Hotel Deluxe (百星酒店) is a 2013 Hong Kong comedy film released in commemoration with the Lunar New Year of 2013. The film was directed by Vincent Kok, his thirteenth as a director, and written by him along with Chan Mou Yin Anselm (credited as Anselm Chan), Steven Fung, and Poon Jun Lam. Produced by Raymond Wong, Hotel Deluxe features many of the recurring cast from his All's Well, Ends Well film series.

==Plot==
Set in the fictional "Hundred Stars Hotel" in Hangzhou, the story follows a relatively incompetent staff tasked with retaining the coveted five-star rating, a goal headed by the new executive named Cruella Koo (Teresa Mo).

==Cast==
- Sandra Ng as Peach, the obsessive-compulsive Head of Room Services who is frequently seen with a powerful vacuum cleaner at her disposal. Her initial rivalry with Cruella turns into a quiet respect for one another when they both have to work together to save the hotel. Ng's previous role in a Vincent Kok-directed film was in the comedy All's Well, Ends Well 2009.
- Chapman To as Pacino, the playful bartender of the Hundred Stars Hotel that assists in many of the management's crises, including pretending to be the fake father of Bo Bo's fake groom.
- Ronald Cheng as OK Pao, an assistant general manager who manages to land a role in the movie being filmed at the hotel, costarring alongside his idol, Marilyn. OK later realizes his mutual attraction for his old friend, Bo Bo, in the midst of planning a fake wedding for her and keeping the hotel from falling apart.
- Teresa Mo as Cruella Koo, the newly appointed general manager who pushes the existing team at Hundred Stars Hotel to make greater efforts amid the growing problems there. Cruella is initially at odds with the employees, particularly Peach, but eventually gains their satisfaction of her overseeing the hotel. Mo reportedly opted to work with Raymond Wong on this film after declining another role for producer Eric Tsang, whom she worked with in another New Year film, I Love Hong Kong 2012.
- Fiona Sit as Bo Bo, an old friend of OK who attempts a fake wedding at the Hundred Stars Hotel in order to keep her family inheritance. After a photo test from the fake wedding's photographer, Bo Bo realizes her romantic feelings for OK, which are made more complicated by OK's own growing connection with Marilyn.
- Raymond Wong as Ho San, the obsessive-compulsive uncle of Bo Bo who also is fighting for the family inheritance. He also develops an attraction to Peach.
- Lynn Hung as Audrey, a seemingly sweet-natured celebrity in public, only to reveal her true self as demanding and hostile towards the hotel staff.
- Karena Ng as Marilyn, an eccentric actress filming at the hotel who also strikes a close friendship with OK.
- Jim Chim as a fisherman stranger who is believed by the staff to be the mystery hotel critic. Hotel Deluxe is Chim's second appearance in a Vincent Kok-directed film, the first being Super Model.
- Janelle Sing as Sammy, a Receptionist for the Hundred Stars Hotel. This is Sing's first major acting role.

==Reception==
Hotel Deluxe earned HK$19,469,958 at the Hong Kong box office.

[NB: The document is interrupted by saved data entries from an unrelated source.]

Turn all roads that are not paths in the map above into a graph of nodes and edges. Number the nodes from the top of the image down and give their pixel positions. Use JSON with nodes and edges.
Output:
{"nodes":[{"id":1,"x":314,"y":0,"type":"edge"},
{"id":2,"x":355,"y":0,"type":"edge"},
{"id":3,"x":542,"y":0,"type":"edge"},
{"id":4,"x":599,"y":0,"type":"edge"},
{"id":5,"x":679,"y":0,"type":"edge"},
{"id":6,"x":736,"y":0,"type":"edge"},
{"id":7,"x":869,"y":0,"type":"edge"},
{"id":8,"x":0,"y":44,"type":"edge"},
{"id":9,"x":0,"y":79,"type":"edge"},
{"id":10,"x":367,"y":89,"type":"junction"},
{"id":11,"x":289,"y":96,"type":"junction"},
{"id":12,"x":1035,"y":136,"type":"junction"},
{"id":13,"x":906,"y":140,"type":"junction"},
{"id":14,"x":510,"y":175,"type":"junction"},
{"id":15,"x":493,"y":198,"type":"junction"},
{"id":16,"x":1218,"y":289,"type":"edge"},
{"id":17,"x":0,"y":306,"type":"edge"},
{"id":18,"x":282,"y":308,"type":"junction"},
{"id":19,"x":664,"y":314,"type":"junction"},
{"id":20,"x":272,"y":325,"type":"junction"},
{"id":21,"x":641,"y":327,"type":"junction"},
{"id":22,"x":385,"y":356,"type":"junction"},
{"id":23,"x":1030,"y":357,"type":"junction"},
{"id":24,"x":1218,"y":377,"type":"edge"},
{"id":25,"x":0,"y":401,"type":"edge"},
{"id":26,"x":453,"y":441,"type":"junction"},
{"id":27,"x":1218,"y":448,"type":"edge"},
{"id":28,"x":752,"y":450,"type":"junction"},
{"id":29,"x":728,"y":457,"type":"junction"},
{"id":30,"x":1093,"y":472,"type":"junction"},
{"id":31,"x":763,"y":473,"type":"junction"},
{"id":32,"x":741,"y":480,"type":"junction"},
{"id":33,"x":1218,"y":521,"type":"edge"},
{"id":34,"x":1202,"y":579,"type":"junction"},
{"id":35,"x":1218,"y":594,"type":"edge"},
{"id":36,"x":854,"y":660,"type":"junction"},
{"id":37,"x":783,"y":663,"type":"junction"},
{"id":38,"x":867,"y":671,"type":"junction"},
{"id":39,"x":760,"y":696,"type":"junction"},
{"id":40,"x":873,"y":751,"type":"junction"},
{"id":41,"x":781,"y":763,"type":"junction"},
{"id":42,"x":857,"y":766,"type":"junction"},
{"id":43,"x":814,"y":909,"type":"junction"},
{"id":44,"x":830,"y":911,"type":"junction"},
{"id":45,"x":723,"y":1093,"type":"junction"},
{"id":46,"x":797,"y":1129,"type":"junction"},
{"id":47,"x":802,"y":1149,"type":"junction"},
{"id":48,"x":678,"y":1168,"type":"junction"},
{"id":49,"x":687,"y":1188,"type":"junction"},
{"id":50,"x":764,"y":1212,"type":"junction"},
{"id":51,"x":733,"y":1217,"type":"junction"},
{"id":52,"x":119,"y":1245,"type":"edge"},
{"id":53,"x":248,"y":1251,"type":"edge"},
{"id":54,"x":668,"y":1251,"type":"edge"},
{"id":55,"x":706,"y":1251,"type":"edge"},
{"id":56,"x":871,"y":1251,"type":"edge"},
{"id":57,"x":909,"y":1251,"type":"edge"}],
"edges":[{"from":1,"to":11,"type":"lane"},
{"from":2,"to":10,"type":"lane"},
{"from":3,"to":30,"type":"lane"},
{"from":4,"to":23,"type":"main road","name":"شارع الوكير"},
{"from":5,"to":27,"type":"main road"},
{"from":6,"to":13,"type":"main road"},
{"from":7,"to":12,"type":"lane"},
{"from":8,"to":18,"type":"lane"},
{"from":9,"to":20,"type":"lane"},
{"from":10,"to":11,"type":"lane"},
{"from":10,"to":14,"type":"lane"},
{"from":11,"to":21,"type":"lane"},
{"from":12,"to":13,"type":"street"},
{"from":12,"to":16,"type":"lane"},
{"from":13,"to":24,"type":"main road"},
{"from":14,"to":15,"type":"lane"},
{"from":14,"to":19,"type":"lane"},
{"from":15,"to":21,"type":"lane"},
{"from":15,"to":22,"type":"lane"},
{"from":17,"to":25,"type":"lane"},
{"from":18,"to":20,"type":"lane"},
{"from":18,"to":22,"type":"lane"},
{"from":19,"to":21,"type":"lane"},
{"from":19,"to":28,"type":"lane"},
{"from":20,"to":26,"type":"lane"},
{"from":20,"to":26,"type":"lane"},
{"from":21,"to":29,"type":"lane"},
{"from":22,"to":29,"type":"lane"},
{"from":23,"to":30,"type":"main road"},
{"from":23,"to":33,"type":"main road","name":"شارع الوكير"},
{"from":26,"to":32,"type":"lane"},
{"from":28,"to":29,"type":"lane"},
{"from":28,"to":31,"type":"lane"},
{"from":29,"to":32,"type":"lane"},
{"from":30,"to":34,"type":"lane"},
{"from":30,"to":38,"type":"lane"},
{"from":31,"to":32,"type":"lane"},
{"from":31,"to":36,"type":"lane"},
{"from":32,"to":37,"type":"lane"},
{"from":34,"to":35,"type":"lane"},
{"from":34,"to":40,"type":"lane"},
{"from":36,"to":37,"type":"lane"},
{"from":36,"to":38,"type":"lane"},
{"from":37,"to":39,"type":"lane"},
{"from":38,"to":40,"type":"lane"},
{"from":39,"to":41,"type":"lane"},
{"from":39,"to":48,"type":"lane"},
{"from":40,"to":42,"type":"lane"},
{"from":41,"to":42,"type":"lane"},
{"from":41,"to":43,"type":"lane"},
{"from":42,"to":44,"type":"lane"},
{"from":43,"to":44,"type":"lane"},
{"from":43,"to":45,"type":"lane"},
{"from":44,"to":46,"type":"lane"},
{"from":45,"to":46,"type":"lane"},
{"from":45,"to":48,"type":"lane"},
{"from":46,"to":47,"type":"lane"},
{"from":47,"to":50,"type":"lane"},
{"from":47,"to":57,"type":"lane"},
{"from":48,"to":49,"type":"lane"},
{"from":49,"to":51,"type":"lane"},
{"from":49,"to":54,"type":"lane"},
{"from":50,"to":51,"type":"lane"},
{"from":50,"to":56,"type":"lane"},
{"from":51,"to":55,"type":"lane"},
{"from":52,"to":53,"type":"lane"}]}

Andrew Chan of the Film Critics Circle of Australia writes, "Hotel Deluxe is really light weight lunar new year entertainment that manages to be decent due to the calibre its experienced cast and crew. " South China Morning Post's Yvonne Teh similarly praised the ensemble cast and their "obvious willingness to do whatever is necessary to get their audience smiling, laughing and in good spirits." In a negative review for MovieXclusive.com, Gabriel Chong criticizes the film as "bland and uninspired", particularly blaming the cast for either appearing too uninterested or overacting.